Perspectives for home schooling in Catalonia

It’s looking good, and who the hell cares if it’s unconstitutional?

Madalen Goiria has written an interesting follow-up to the Catalan parliament session that dealt with the proposed amendment 170 to the Education Law, which would give parents the right to take children out of primary school and educate them at home. She notes the analogy between this “exceptional” right and that of conscientious objection to military service, and suggests that although unconstitutional–it would breach national organic law regarding the so-called right to education–it is unlikely to be challenged by the Catalan socialists’ distinctly nervous allies in central government or by the PP, substantial sections of which want to find a way to duck out of compulsory schooling in Catalan and of political indoctrination disguised as education for citizenship.
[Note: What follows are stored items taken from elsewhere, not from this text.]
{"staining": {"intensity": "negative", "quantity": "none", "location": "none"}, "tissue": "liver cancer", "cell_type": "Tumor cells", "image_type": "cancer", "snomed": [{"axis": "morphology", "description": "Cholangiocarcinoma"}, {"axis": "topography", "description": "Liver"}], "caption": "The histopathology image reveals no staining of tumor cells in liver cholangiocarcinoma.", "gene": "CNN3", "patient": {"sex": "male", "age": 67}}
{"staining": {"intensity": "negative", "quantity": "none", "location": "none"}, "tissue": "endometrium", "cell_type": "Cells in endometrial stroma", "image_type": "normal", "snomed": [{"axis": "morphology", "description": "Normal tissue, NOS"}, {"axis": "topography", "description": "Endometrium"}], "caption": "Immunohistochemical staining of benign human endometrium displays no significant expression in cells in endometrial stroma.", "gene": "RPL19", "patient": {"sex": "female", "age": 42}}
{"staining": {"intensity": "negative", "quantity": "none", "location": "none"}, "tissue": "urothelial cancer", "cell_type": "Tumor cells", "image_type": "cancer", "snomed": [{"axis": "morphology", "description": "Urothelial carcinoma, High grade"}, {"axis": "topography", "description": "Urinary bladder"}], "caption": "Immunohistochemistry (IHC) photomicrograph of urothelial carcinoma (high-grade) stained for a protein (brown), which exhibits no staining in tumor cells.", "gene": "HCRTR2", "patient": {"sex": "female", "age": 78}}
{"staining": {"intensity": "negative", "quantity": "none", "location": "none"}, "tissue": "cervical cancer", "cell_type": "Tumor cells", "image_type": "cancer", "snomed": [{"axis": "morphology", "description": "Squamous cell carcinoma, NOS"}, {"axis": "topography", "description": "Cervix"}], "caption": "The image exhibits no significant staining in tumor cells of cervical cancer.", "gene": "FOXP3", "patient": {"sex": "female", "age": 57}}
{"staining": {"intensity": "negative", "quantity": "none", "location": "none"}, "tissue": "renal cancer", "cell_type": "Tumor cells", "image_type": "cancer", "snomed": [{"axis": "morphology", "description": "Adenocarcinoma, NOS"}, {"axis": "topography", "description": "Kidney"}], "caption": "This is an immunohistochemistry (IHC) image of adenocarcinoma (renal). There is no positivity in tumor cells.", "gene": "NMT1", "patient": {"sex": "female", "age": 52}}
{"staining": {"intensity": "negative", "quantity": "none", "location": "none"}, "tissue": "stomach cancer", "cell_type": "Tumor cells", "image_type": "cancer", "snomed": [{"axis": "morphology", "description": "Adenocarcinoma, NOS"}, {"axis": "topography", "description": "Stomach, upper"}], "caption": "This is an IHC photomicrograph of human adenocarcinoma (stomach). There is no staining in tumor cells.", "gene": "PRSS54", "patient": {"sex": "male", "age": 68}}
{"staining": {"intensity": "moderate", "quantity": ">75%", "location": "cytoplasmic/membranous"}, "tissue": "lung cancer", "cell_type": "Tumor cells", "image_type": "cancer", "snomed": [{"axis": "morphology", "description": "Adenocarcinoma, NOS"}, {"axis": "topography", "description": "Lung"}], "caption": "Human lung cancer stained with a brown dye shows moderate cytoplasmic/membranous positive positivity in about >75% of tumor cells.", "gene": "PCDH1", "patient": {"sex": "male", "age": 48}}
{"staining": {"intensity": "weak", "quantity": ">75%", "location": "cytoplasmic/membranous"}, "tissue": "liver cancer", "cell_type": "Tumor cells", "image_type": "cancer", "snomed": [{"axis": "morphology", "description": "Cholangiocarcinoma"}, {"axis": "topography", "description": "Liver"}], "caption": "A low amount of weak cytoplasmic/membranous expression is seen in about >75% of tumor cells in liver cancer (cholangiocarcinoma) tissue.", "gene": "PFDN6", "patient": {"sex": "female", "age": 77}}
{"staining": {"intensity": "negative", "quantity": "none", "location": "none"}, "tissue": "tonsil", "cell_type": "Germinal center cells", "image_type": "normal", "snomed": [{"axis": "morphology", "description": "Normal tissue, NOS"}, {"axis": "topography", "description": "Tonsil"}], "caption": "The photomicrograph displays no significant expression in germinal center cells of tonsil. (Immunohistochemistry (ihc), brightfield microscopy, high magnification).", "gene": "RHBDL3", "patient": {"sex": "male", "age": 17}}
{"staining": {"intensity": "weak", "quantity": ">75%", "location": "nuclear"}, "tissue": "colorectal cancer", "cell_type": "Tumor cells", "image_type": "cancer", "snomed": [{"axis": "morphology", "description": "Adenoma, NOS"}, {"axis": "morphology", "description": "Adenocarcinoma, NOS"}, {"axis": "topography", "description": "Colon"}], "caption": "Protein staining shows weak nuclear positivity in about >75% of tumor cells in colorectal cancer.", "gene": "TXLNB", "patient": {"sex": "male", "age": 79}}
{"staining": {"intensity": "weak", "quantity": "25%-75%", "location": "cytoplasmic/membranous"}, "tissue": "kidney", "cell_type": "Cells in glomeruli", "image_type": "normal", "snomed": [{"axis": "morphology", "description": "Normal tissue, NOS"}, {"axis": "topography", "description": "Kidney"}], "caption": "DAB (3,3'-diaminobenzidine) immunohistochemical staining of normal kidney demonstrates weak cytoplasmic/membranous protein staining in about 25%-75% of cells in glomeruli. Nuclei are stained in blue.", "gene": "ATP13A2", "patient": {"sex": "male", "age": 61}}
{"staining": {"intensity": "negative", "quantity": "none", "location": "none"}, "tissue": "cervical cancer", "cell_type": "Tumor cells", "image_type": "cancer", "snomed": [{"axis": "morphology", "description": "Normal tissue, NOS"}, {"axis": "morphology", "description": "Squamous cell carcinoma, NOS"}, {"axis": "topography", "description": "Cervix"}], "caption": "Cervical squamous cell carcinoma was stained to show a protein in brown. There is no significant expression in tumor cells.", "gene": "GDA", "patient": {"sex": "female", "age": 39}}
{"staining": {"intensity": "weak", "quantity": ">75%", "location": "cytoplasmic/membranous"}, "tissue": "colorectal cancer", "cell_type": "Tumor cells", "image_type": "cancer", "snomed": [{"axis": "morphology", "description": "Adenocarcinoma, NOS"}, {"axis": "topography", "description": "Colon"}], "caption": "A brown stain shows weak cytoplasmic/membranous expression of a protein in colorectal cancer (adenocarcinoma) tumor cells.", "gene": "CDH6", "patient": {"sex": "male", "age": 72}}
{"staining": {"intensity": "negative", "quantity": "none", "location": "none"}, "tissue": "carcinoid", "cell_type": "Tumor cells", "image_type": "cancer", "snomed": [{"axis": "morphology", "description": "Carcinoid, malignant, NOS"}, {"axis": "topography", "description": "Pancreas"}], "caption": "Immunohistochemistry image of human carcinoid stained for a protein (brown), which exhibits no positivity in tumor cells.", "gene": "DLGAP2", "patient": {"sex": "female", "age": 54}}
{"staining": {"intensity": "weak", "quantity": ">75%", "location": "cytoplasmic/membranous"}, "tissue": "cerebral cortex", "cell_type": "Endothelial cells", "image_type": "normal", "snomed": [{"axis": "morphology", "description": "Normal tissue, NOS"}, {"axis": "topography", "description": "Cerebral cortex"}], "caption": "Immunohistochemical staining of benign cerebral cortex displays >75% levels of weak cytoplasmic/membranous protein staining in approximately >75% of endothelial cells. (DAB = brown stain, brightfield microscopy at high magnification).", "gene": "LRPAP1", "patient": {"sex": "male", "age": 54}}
Another favourable factor which she omits to mention is that José Montilla, the Catalan president, has in his wisdom told the national constitutional court that it does not have the moral right to overrule Catalan government policy. Spain is now quite well known for its enthusiasm for competition among legal orders, but while it is fairly simple for Israel or the US to brush off attention-seeking Spanish judges’ somewhat surprising claims to jurisdiction over Gaza or Iraq, there appears to be no fail-safe mechanism for resolving an accumulation of grave internal disputes of this type–unless we include the traditional remedy of enthusiastic and bloody civil conflict every few decades. Kalebeul’s home schooling, if and when, will certainly include basic firearms training and instruction in stockade-building and potato storage, global warming permitting.